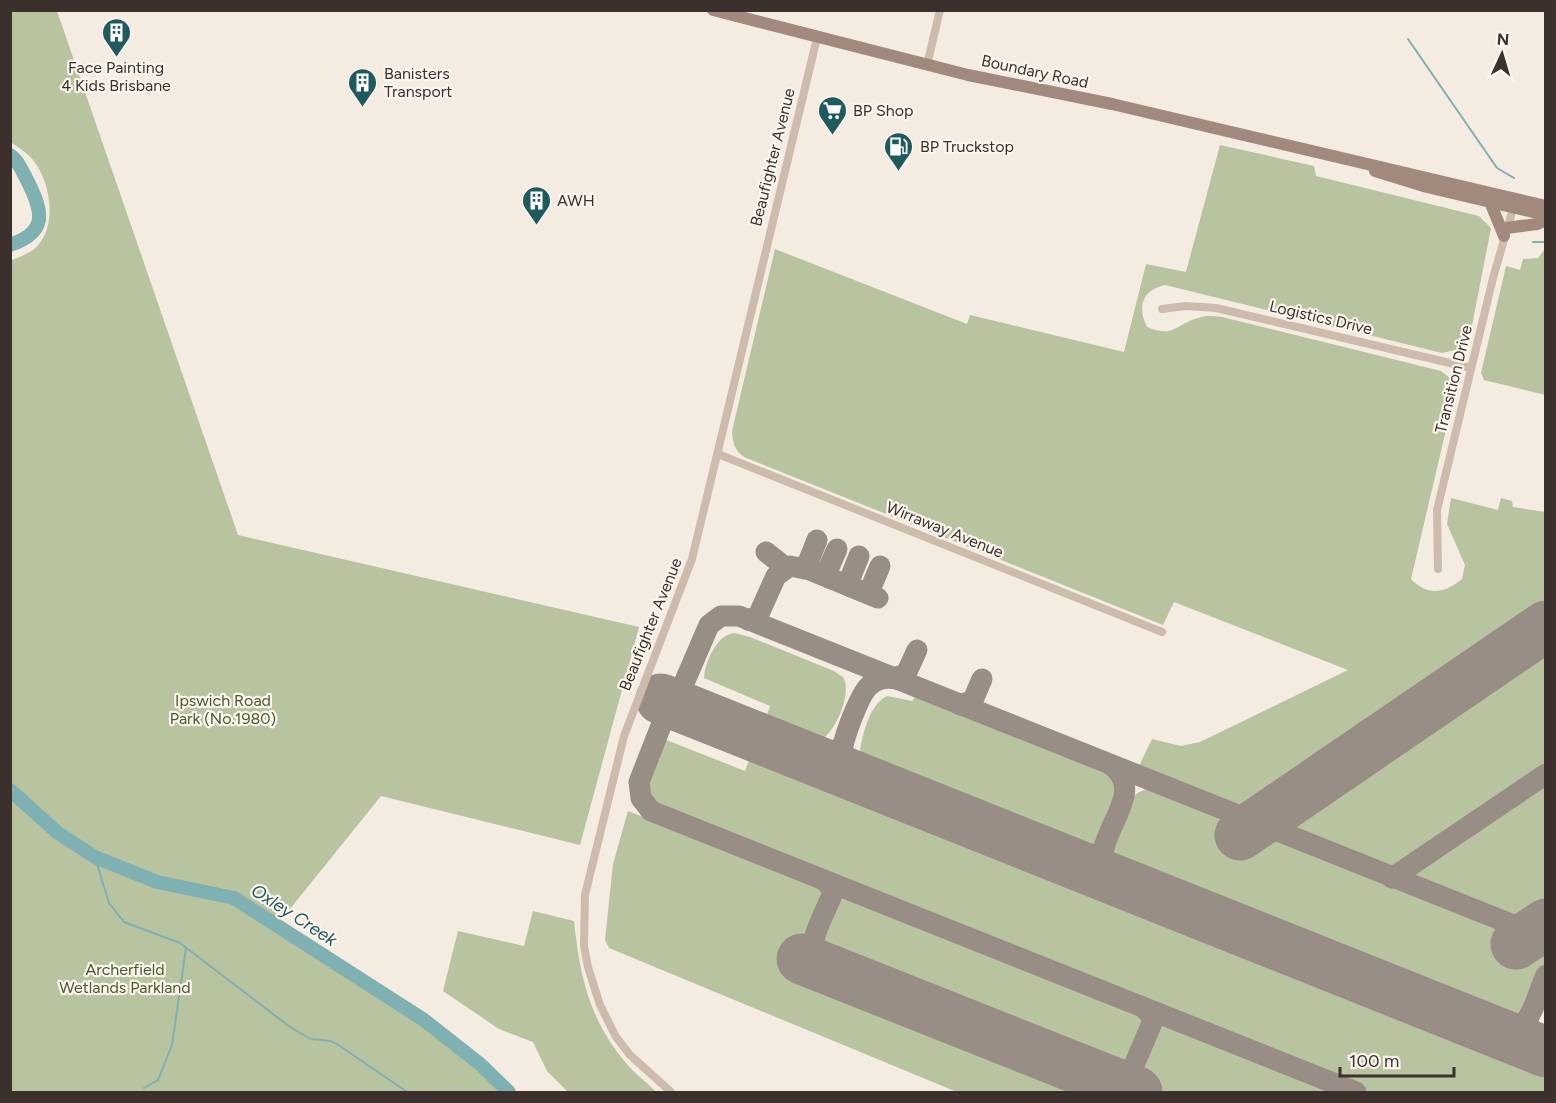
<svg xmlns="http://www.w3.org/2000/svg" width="1556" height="1103" font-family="Figtree,sans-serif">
  <rect width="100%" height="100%" fill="#f4ebe1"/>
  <!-- green -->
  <g fill="#b8c4a0">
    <path d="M11,10L57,11L238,535L639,627L580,845L381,796L277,925C356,981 439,1022 508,1092H11L10,261C19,257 34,252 39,244C57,222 50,181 33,160C28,153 17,147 11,142Z"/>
    <path d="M1220,145L1314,166L1316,176L1479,216L1491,228L1469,341L1460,349L1442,353L1165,285C1142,290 1137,307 1147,327C1175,338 1174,325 1198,318C1206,315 1214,316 1222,317L1441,371L1450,378L1454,396L1411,579C1428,597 1445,593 1462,579L1465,565L1447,524L1451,498L1498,510L1501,498L1512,501L1513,507L1545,512V902L1520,919L1298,831L1295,826L1298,817L1335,791L1315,762L1249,807L1241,809L1138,768L1152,739L1181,746L1200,742L1348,670L1174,602L1163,625L744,457C734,450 733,443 732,431L775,249L967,324L970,315L1124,352L1146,264L1186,272Z"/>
    <path d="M1545,249V395L1484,380L1481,373L1506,266L1520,270L1523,259L1538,258Z"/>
    <path d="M734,633L750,637L834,671L843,677C852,692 838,724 827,735C823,740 819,739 815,742L765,721L770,706L704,678C705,663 716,635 734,633Z"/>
    <path d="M887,696L912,701L915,697L926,699L1110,773C1127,792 1107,828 1097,847L1088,851L867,762L860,750C863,733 870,704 887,696Z"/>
    <path d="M664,739L745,771L751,755L1545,1072V1092H1370L659,809L647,796L645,784Z"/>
    <path d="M1147,789L1157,790L1228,819L1249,851L1271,836L1504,929L1525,959L1545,945V963L1524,1013L1511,1019L1112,860C1108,849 1125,804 1134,796C1138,792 1142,791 1147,789Z"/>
    <path d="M628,811L822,887L825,891L824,900L794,975L892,1014L905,1012L1107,1092H957L609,948L605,940L613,864Z"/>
    <path d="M842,897L1144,1015L1147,1023L1129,1069L1117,1073L913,991L905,980L826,948C816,937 830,904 842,897Z"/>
    <path d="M533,911L574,921C580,977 589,1019 626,1063C635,1074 648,1083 656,1092H568L547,1071L533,1042L499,1029L443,991L458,931L524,946Z"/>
    <path d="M1163,1023H1166L1339,1092H1166L1142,1083L1138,1074L1156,1027Z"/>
  </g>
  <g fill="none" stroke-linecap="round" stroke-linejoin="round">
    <!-- stream -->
    <g stroke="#7fb0b2" stroke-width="2">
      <path d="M1408,39L1497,168L1514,178"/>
      <path d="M1533,242H1546"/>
      <path d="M95,857L109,903L124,922L180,943L290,1027L311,1039L331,1041L340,1046L407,1092"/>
      <path d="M144,1088L158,1080L172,1045L186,948"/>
    </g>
    <!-- river -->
    <g stroke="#7fb0b2" stroke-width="14">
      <path d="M10,155C19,161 23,173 28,182C43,212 48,232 10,245"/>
      <path d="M10,790L58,833L95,857L157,882L234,898L424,1020L480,1064L509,1092"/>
    </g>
    <!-- taxiway -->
    <g stroke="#988e86" stroke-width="21">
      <path d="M766,552L780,563V571"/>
      <path d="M800,567L807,565L817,540"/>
      <path d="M829,578L827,572L837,549"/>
      <path d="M851,587L849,581L859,556"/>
      <path d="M865,592L870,590L880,566"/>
      <path d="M748,620L758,616L776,576L790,566L810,570L878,598"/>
      <path d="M894,678L906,674L917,650"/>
      <path d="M896,679C886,677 877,678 869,686C860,694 840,744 842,756C844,765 849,771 855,776L923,804"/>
      <path d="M960,705L973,700L982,679"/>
      <path d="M664,719C678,698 724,725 743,732"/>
      <path d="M754,737C780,746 824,775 843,744"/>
      <path d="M1111,765C1154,796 1079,844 1111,876C1125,889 1164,900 1184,908"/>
      <path d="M1005,837C1032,847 1084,880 1104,848"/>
      <path d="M1392,878L1546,774"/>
      <path d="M825,881L831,887L832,895C826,911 803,949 817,962C825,970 841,974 852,979"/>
      <path d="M1429,1006C1452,1015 1506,1046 1525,1022C1535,1010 1539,990 1546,975"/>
      <path d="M1529,1016C1524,1032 1531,1044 1546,1051"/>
      <path d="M1078,1069L1114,1082L1129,1077L1152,1023L1151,1015L1145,1009"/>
      <path d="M1133,1071V1083L1140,1092"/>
      <path d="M1356,1092L651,811L641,798L639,782L666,713L678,697L709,625L721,616H739L1546,938"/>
    </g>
    <!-- runway -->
    <g stroke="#988e86" stroke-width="51">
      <path d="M661,699L1546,1052"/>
      <path d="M1240,835L1546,626"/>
      <path d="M1516,944L1546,924"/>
      <path d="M802,959L1137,1092"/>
    </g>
    <!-- street -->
    <g stroke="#cdbbac" stroke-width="8">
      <path d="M927,65L940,10"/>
      <path d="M1162,309L1186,306L1216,308L1471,368"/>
      <path d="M718,454L1162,632"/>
      <path d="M1438,569L1437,510L1493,278L1514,205"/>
      <path d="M671,1092L630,1055L616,1037L600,1005L588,967L584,946L585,895L624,736L692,559L817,38"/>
    </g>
    <!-- secondary -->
    <g stroke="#a18a7d" stroke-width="12">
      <path d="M713,10L968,75L1112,104L1546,206"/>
      <path d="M1375,171L1427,187L1546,215"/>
      <path d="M1490,202L1504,236"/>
      <path d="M1506,228L1537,224L1546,220"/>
    </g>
  </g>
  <!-- icons -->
  <defs>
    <symbol id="building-pin" viewBox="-11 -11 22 30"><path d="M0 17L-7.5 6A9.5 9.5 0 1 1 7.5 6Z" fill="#1f5a5e" stroke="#fbf5ee"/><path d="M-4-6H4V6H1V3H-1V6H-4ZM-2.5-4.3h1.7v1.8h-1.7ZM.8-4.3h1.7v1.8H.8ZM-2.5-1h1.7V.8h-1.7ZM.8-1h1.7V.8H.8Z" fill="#fff"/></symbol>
    <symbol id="supermarket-pin" viewBox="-11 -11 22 30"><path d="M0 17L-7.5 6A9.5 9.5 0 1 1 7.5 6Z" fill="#1f5a5e" stroke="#fbf5ee"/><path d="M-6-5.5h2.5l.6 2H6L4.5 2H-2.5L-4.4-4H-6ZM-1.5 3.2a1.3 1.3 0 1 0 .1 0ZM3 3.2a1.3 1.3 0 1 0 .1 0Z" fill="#fff"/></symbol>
    <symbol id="fuel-pin" viewBox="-11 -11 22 30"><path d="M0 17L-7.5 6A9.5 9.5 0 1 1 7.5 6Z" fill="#1f5a5e" stroke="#fbf5ee"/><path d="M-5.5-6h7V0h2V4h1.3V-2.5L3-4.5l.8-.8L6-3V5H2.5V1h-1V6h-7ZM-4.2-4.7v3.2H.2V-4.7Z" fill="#fff"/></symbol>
  </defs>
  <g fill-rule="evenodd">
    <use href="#building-pin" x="100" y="16" width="33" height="45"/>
    <use href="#building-pin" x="346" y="66" width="33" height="45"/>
    <use href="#supermarket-pin" x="816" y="94" width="33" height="45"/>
    <use href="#fuel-pin" x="882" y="130" width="33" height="45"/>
    <use href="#building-pin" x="520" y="184" width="33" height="45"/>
  </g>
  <g text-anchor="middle" stroke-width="4.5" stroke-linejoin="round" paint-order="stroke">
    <!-- poi labels -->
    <g font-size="16" fill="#3b302b" stroke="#fbf5ee" text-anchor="start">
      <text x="116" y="73" text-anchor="middle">Face Painting<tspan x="116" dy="18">4 Kids Brisbane</tspan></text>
      <text x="384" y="79">Banisters<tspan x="384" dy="18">Transport</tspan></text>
      <text x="853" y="116">BP Shop</text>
      <text x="920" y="152">BP Truckstop</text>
      <text x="557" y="206">AWH</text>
    </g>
    <!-- street labels -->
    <g font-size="16" fill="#3b302b" stroke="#fbf5ee">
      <text transform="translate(1035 71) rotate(12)" y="6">Boundary Road</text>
      <text transform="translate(772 157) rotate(-76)" y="6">Beaufighter Avenue</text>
      <text transform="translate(1321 317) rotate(13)" y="6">Logistics Drive</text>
      <text transform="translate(1453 379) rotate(-76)" y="6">Transition Drive</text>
      <text transform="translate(945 529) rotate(22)" y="6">Wirraway Avenue</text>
      <text transform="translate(650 624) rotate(-68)" y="6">Beaufighter Avenue</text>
    </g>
    <!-- park labels -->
    <g font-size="16" fill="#4a5a2e" stroke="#fbf5ee">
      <text x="223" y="706">Ipswich Road<tspan x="223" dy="18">Park (No.1980)</tspan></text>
      <text x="125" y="975">Archerfield<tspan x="125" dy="18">Wetlands Parkland</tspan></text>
    </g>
    <!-- water labels -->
    <g font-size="18" font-style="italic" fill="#1f5a5e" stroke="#fbf5ee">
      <text transform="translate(294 915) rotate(33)" y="6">Oxley Creek</text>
    </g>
  </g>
  <!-- border -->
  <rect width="1556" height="1103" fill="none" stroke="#3b302b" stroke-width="24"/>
  <!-- north arrow -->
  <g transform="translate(1502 54) rotate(4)" stroke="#fbf5ee" stroke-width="4.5" paint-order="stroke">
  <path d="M0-4.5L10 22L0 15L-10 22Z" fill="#3b302b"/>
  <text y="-9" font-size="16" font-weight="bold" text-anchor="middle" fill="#3b302b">N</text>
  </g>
  <!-- scale -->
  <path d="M1340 1067v9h114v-9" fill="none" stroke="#3b302b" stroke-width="3"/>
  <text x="1349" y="1067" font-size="18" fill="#3b302b" stroke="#fbf5ee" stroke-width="4.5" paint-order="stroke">100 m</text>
</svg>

(Task instructions):
How many lines of the data include the word "round"? Reply with the number and nothing else.

(Written solution):
2